En tout cas, pour ce qui concerne le domaine législatif, nous avons ce soir une très belle occasion de faire avancer une cause à laquelle – vous l’avez montré – vous êtes, au fond, unanimement attachés.

M. le président. La discussion générale est close.

Nous passons à la discussion du texte de la commission.

proposition de loi créant la fonction de directrice ou de directeur d’école

Discussion générale (suite)
Dossier législatif : proposition de loi créant la fonction de directrice ou de directeur d'école
Article 2 (début)

Article 1er

L’article L. 411-1 du code de l’éducation est ainsi modifié :

1° A À la première phrase, après le mot : « maternelle », il est inséré le mot : « , primaire » ;

1° B (nouveau) La deuxième phrase est supprimée ;

1° Après le mot : « éducative », la fin de la troisième phrase est ainsi rédigée : « , entérine les décisions qui y sont prises et les met en œuvre. » ;

2° Après la même troisième phrase, sont insérées deux phrases ainsi rédigées : « Il organise les débats sur les questions relatives à la vie scolaire. Il bénéficie d’une délégation de compétences de l’autorité académique pour le bon fonctionnement de l’école qu’il dirige. »

M. le président. L’amendement n° 21, présenté par Mmes Monier et S. Robert, MM. Kanner, Antiste et Assouline, Mme Lepage, MM. Lozach, Magner et Stanzione, Mme Van Heghe et les membres du groupe Socialiste, Écologiste et Républicain, est ainsi libellé :

Alinéa 5, dernière phrase

Rédiger ainsi cette phrase :

Il peut être chargé de délégation de compétences spécifiques par le représentant de l’autorité académique pour le bon fonctionnement de l’école.

La parole est à Mme Marie-Pierre Monier.

Mme Marie-Pierre Monier. Cet amendement tend à préciser le dispositif de cet article, qui prévoit que le directeur d’école bénéficie d’une délégation de compétences de l’autorité académique pour assurer le bon fonctionnement de l’école.

Certes, il me semble important de préciser que cette délégation ne concerne que le fonctionnement de l’école.
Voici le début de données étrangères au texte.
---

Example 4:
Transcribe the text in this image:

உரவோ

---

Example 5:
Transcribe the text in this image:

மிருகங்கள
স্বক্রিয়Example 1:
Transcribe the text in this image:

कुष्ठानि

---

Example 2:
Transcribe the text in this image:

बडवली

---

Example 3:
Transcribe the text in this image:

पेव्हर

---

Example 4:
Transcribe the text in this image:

Néanmoins, on ne comprend pas bien comment cette délégation sera déclenchée ni quels en seront les impacts concrets pour la communauté éducative.
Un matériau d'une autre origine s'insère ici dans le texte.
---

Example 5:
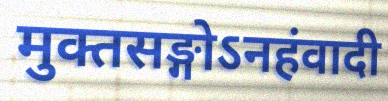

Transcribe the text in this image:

मुक्तसङ्गोऽनहंवादी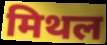
मिथलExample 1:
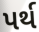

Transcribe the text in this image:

પર્થ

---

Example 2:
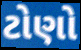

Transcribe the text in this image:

ટોણો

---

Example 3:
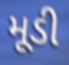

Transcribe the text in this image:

મૂડી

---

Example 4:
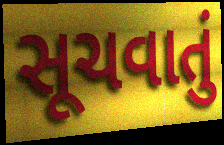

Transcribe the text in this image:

સૂચવાતું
Cette solution permettra aux directeurs de disposer d’un pouvoir de fait sur les enseignants, dans le simple cadre de leurs fonctions au sein de l’établissement, pour assigner à ces derniers des missions nécessaires au bon fonctionnement de l’école, mais, en cas de refus d’un enseignant d’obéir au pouvoir délégué du directeur, désormais renforcé par la loi, que se passera-t-il ?

Par ailleurs, le texte est muet sur la durée, la fréquence et l’amplitude de cette délégation : sera-t-elle permanente ? Sera-t-elle accordée au cas par cas ? S’appliquera-t-elle à toutes les questions de fonctionnement ? Sera-t-elle fondée sur un accord tacite ou sur des accords contractuels entre le directeur et l’autorité académique ? Le ministère aura-t-il son mot à dire ? Nombre de questions se posent sur cette délégation de compétences…

En tout cas, il convient, à ce stade, de circonscrire sa portée, en précisant que cette délégation de compétences ne sera pas automatique et de droit, et qu’il s’agira d’une simple possibilité.

Notre amendement a donc pour objet de rendre la délégation de compétences de l’inspecteur d’académie vis-à-vis du directeur d’école dérogatoire, optionnelle et limitée dans son objet et dans sa durée.

M. le président. Quel est l’avis de la commission ?

M. Julien Bargeton, rapporteur. Telle qu’elle est prévue, la délégation est bien spécifique à chaque école, donc l’amendement est satisfait. Un certain nombre de choses seront précisées par la suite, bien évidemment, mais il s’agit d’une relation entre l’inspecteur et le directeur de chaque école.

Par conséquent, la commission demande le retrait de cet amendement ; à défaut, elle émettrait un avis défavorable.